Reproduce every line of the data verbatim, keeping the original order, spelling, symbols, and line breaks.

(STORED DATA Opens)

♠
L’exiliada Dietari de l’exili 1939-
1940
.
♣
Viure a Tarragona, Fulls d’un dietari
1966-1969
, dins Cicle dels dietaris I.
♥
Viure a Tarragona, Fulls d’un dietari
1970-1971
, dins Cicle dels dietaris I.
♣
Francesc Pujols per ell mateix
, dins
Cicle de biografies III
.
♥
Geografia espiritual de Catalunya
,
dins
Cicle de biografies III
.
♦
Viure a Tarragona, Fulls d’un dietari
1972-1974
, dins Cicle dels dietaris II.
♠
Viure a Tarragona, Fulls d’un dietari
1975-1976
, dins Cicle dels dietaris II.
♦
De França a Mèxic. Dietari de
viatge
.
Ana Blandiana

(STORED DATA Closes)

▶ TASK RESULT
♠
L’exiliada Dietari de l’exili 1939-
1940
.
♣
Viure a Tarragona, Fulls d’un dietari
1966-1969
, dins Cicle dels dietaris I.
♥
Viure a Tarragona, Fulls d’un dietari
1970-1971
, dins Cicle dels dietaris I.
♣
Francesc Pujols per ell mateix
, dins
Cicle de biografies III
.
♥
Geografia espiritual de Catalunya
,
dins
Cicle de biografies III
.
♦
Viure a Tarragona, Fulls d’un dietari
1972-1974
, dins Cicle dels dietaris II.
♠
Viure a Tarragona, Fulls d’un dietari
1975-1976
, dins Cicle dels dietaris II.
♦
De França a Mèxic. Dietari de
viatge
.
Ana Blandiana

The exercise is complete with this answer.